(Data taken from a collection)
--------------------------------

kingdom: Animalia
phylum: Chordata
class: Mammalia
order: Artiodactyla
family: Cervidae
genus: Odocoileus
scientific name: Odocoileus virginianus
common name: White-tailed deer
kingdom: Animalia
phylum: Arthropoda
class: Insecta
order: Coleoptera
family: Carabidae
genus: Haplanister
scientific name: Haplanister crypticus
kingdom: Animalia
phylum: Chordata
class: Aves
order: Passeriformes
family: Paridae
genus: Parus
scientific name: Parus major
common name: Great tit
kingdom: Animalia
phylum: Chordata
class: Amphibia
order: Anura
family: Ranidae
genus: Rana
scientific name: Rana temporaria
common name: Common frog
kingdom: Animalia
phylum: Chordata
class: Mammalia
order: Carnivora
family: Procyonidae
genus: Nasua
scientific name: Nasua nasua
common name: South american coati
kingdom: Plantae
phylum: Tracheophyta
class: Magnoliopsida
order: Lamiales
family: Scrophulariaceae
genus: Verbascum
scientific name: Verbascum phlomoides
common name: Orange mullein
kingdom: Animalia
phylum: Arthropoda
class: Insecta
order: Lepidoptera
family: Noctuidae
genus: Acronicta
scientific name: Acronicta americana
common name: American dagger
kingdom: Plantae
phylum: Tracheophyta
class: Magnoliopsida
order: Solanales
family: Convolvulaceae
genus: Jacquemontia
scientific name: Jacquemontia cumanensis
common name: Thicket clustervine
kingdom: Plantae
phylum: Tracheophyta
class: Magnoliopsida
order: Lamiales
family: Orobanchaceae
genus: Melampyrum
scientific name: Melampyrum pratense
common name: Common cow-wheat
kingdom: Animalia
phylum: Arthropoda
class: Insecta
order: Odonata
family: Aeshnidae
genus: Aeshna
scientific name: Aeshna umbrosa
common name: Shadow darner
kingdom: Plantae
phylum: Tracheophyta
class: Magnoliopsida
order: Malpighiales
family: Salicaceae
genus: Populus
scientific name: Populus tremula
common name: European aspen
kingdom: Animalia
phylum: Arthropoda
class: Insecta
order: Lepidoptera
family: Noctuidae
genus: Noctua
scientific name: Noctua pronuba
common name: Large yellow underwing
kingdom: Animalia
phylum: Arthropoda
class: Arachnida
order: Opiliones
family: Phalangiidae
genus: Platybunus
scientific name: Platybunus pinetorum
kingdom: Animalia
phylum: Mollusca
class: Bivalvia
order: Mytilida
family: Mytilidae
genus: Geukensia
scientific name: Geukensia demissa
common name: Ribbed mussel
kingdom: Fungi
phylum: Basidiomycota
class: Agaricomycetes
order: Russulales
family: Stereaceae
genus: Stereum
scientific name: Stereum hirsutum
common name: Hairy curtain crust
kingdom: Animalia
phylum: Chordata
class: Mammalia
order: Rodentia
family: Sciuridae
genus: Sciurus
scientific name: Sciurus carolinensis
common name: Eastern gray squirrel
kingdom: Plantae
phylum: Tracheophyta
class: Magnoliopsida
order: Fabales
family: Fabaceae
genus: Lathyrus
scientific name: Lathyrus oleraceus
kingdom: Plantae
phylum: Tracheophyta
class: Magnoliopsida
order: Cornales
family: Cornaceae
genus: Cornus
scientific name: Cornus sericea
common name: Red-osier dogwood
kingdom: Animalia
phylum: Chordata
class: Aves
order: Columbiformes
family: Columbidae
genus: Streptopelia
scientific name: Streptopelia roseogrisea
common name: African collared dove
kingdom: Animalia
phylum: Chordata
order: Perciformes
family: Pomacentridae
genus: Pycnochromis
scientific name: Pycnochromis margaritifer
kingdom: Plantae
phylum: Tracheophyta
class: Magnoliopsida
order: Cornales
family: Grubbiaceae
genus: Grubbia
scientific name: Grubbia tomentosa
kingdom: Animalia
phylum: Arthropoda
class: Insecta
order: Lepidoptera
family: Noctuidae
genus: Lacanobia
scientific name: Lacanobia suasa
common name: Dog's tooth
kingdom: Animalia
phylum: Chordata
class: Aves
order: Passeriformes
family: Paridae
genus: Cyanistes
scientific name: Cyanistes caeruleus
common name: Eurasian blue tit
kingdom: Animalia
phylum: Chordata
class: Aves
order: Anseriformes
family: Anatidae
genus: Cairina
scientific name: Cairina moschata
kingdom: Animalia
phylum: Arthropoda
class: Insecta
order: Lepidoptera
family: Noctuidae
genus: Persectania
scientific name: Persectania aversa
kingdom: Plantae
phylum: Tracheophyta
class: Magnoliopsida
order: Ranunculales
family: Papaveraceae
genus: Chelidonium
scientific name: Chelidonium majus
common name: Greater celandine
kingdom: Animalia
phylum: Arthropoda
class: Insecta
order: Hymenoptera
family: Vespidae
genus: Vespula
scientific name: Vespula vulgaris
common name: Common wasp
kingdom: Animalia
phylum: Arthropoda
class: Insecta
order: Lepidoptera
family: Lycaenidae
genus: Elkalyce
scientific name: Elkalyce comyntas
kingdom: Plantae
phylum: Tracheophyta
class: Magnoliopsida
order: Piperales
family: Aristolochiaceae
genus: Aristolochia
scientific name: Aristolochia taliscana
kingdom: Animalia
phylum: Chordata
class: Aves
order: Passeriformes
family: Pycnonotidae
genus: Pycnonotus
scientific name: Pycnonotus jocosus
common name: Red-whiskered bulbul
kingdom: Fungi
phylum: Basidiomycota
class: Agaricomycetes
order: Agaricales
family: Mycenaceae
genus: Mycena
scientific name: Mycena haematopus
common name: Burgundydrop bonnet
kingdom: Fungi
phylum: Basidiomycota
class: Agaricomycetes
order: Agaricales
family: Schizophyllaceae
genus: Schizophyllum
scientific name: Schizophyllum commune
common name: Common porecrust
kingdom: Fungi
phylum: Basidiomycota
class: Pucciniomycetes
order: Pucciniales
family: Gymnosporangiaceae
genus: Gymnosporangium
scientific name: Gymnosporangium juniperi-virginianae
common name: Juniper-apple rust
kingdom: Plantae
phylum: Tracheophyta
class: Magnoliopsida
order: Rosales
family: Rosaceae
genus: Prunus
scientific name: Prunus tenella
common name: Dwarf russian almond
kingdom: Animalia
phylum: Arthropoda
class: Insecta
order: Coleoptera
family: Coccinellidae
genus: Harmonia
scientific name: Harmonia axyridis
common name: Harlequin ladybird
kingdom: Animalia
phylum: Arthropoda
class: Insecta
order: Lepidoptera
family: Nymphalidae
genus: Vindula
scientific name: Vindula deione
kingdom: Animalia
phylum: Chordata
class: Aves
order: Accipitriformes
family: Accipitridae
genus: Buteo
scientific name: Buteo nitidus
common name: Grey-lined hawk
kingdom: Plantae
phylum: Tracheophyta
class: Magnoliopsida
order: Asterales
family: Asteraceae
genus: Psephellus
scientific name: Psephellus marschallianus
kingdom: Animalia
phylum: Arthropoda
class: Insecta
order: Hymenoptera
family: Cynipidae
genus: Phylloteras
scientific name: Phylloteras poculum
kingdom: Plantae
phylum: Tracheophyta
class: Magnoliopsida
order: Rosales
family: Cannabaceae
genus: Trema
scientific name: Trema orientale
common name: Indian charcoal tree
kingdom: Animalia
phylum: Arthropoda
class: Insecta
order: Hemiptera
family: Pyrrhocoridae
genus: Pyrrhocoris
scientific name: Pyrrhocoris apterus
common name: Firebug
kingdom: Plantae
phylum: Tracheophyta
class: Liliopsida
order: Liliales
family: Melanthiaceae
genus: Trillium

--------------------------------

### Instructions to follow
Can you rewrite the lines above as a numbered list, dropping any blank lines?

### Exercise answer
1. kingdom: Animalia
2. phylum: Chordata
3. class: Mammalia
4. order: Artiodactyla
5. family: Cervidae
6. genus: Odocoileus
7. scientific name: Odocoileus virginianus
8. common name: White-tailed deer
9. kingdom: Animalia
10. phylum: Arthropoda
11. class: Insecta
12. order: Coleoptera
13. family: Carabidae
14. genus: Haplanister
15. scientific name: Haplanister crypticus
16. kingdom: Animalia
17. phylum: Chordata
18. class: Aves
19. order: Passeriformes
20. family: Paridae
21. genus: Parus
22. scientific name: Parus major
23. common name: Great tit
24. kingdom: Animalia
25. phylum: Chordata
26. class: Amphibia
27. order: Anura
28. family: Ranidae
29. genus: Rana
30. scientific name: Rana temporaria
31. common name: Common frog
32. kingdom: Animalia
33. phylum: Chordata
34. class: Mammalia
35. order: Carnivora
36. family: Procyonidae
37. genus: Nasua
38. scientific name: Nasua nasua
39. common name: South american coati
40. kingdom: Plantae
41. phylum: Tracheophyta
42. class: Magnoliopsida
43. order: Lamiales
44. family: Scrophulariaceae
45. genus: Verbascum
46. scientific name: Verbascum phlomoides
47. common name: Orange mullein
48. kingdom: Animalia
49. phylum: Arthropoda
50. class: Insecta
51. order: Lepidoptera
52. family: Noctuidae
53. genus: Acronicta
54. scientific name: Acronicta americana
55. common name: American dagger
56. kingdom: Plantae
57. phylum: Tracheophyta
58. class: Magnoliopsida
59. order: Solanales
60. family: Convolvulaceae
61. genus: Jacquemontia
62. scientific name: Jacquemontia cumanensis
63. common name: Thicket clustervine
64. kingdom: Plantae
65. phylum: Tracheophyta
66. class: Magnoliopsida
67. order: Lamiales
68. family: Orobanchaceae
69. genus: Melampyrum
70. scientific name: Melampyrum pratense
71. common name: Common cow-wheat
72. kingdom: Animalia
73. phylum: Arthropoda
74. class: Insecta
75. order: Odonata
76. family: Aeshnidae
77. genus: Aeshna
78. scientific name: Aeshna umbrosa
79. common name: Shadow darner
80. kingdom: Plantae
81. phylum: Tracheophyta
82. class: Magnoliopsida
83. order: Malpighiales
84. family: Salicaceae
85. genus: Populus
86. scientific name: Populus tremula
87. common name: European aspen
88. kingdom: Animalia
89. phylum: Arthropoda
90. class: Insecta
91. order: Lepidoptera
92. family: Noctuidae
93. genus: Noctua
94. scientific name: Noctua pronuba
95. common name: Large yellow underwing
96. kingdom: Animalia
97. phylum: Arthropoda
98. class: Arachnida
99. order: Opiliones
100. family: Phalangiidae
101. genus: Platybunus
102. scientific name: Platybunus pinetorum
103. kingdom: Animalia
104. phylum: Mollusca
105. class: Bivalvia
106. order: Mytilida
107. family: Mytilidae
108. genus: Geukensia
109. scientific name: Geukensia demissa
110. common name: Ribbed mussel
111. kingdom: Fungi
112. phylum: Basidiomycota
113. class: Agaricomycetes
114. order: Russulales
115. family: Stereaceae
116. genus: Stereum
117. scientific name: Stereum hirsutum
118. common name: Hairy curtain crust
119. kingdom: Animalia
120. phylum: Chordata
121. class: Mammalia
122. order: Rodentia
123. family: Sciuridae
124. genus: Sciurus
125. scientific name: Sciurus carolinensis
126. common name: Eastern gray squirrel
127. kingdom: Plantae
128. phylum: Tracheophyta
129. class: Magnoliopsida
130. order: Fabales
131. family: Fabaceae
132. genus: Lathyrus
133. scientific name: Lathyrus oleraceus
134. kingdom: Plantae
135. phylum: Tracheophyta
136. class: Magnoliopsida
137. order: Cornales
138. family: Cornaceae
139. genus: Cornus
140. scientific name: Cornus sericea
141. common name: Red-osier dogwood
142. kingdom: Animalia
143. phylum: Chordata
144. class: Aves
145. order: Columbiformes
146. family: Columbidae
147. genus: Streptopelia
148. scientific name: Streptopelia roseogrisea
149. common name: African collared dove
150. kingdom: Animalia
151. phylum: Chordata
152. order: Perciformes
153. family: Pomacentridae
154. genus: Pycnochromis
155. scientific name: Pycnochromis margaritifer
156. kingdom: Plantae
157. phylum: Tracheophyta
158. class: Magnoliopsida
159. order: Cornales
160. family: Grubbiaceae
161. genus: Grubbia
162. scientific name: Grubbia tomentosa
163. kingdom: Animalia
164. phylum: Arthropoda
165. class: Insecta
166. order: Lepidoptera
167. family: Noctuidae
168. genus: Lacanobia
169. scientific name: Lacanobia suasa
170. common name: Dog's tooth
171. kingdom: Animalia
172. phylum: Chordata
173. class: Aves
174. order: Passeriformes
175. family: Paridae
176. genus: Cyanistes
177. scientific name: Cyanistes caeruleus
178. common name: Eurasian blue tit
179. kingdom: Animalia
180. phylum: Chordata
181. class: Aves
182. order: Anseriformes
183. family: Anatidae
184. genus: Cairina
185. scientific name: Cairina moschata
186. kingdom: Animalia
187. phylum: Arthropoda
188. class: Insecta
189. order: Lepidoptera
190. family: Noctuidae
191. genus: Persectania
192. scientific name: Persectania aversa
193. kingdom: Plantae
194. phylum: Tracheophyta
195. class: Magnoliopsida
196. order: Ranunculales
197. family: Papaveraceae
198. genus: Chelidonium
199. scientific name: Chelidonium majus
200. common name: Greater celandine
201. kingdom: Animalia
202. phylum: Arthropoda
203. class: Insecta
204. order: Hymenoptera
205. family: Vespidae
206. genus: Vespula
207. scientific name: Vespula vulgaris
208. common name: Common wasp
209. kingdom: Animalia
210. phylum: Arthropoda
211. class: Insecta
212. order: Lepidoptera
213. family: Lycaenidae
214. genus: Elkalyce
215. scientific name: Elkalyce comyntas
216. kingdom: Plantae
217. phylum: Tracheophyta
218. class: Magnoliopsida
219. order: Piperales
220. family: Aristolochiaceae
221. genus: Aristolochia
222. scientific name: Aristolochia taliscana
223. kingdom: Animalia
224. phylum: Chordata
225. class: Aves
226. order: Passeriformes
227. family: Pycnonotidae
228. genus: Pycnonotus
229. scientific name: Pycnonotus jocosus
230. common name: Red-whiskered bulbul
231. kingdom: Fungi
232. phylum: Basidiomycota
233. class: Agaricomycetes
234. order: Agaricales
235. family: Mycenaceae
236. genus: Mycena
237. scientific name: Mycena haematopus
238. common name: Burgundydrop bonnet
239. kingdom: Fungi
240. phylum: Basidiomycota
241. class: Agaricomycetes
242. order: Agaricales
243. family: Schizophyllaceae
244. genus: Schizophyllum
245. scientific name: Schizophyllum commune
246. common name: Common porecrust
247. kingdom: Fungi
248. phylum: Basidiomycota
249. class: Pucciniomycetes
250. order: Pucciniales
251. family: Gymnosporangiaceae
252. genus: Gymnosporangium
253. scientific name: Gymnosporangium juniperi-virginianae
254. common name: Juniper-apple rust
255. kingdom: Plantae
256. phylum: Tracheophyta
257. class: Magnoliopsida
258. order: Rosales
259. family: Rosaceae
260. genus: Prunus
261. scientific name: Prunus tenella
262. common name: Dwarf russian almond
263. kingdom: Animalia
264. phylum: Arthropoda
265. class: Insecta
266. order: Coleoptera
267. family: Coccinellidae
268. genus: Harmonia
269. scientific name: Harmonia axyridis
270. common name: Harlequin ladybird
271. kingdom: Animalia
272. phylum: Arthropoda
273. class: Insecta
274. order: Lepidoptera
275. family: Nymphalidae
276. genus: Vindula
277. scientific name: Vindula deione
278. kingdom: Animalia
279. phylum: Chordata
280. class: Aves
281. order: Accipitriformes
282. family: Accipitridae
283. genus: Buteo
284. scientific name: Buteo nitidus
285. common name: Grey-lined hawk
286. kingdom: Plantae
287. phylum: Tracheophyta
288. class: Magnoliopsida
289. order: Asterales
290. family: Asteraceae
291. genus: Psephellus
292. scientific name: Psephellus marschallianus
293. kingdom: Animalia
294. phylum: Arthropoda
295. class: Insecta
296. order: Hymenoptera
297. family: Cynipidae
298. genus: Phylloteras
299. scientific name: Phylloteras poculum
300. kingdom: Plantae
301. phylum: Tracheophyta
302. class: Magnoliopsida
303. order: Rosales
304. family: Cannabaceae
305. genus: Trema
306. scientific name: Trema orientale
307. common name: Indian charcoal tree
308. kingdom: Animalia
309. phylum: Arthropoda
310. class: Insecta
311. order: Hemiptera
312. family: Pyrrhocoridae
313. genus: Pyrrhocoris
314. scientific name: Pyrrhocoris apterus
315. common name: Firebug
316. kingdom: Plantae
317. phylum: Tracheophyta
318. class: Liliopsida
319. order: Liliales
320. family: Melanthiaceae
321. genus: Trillium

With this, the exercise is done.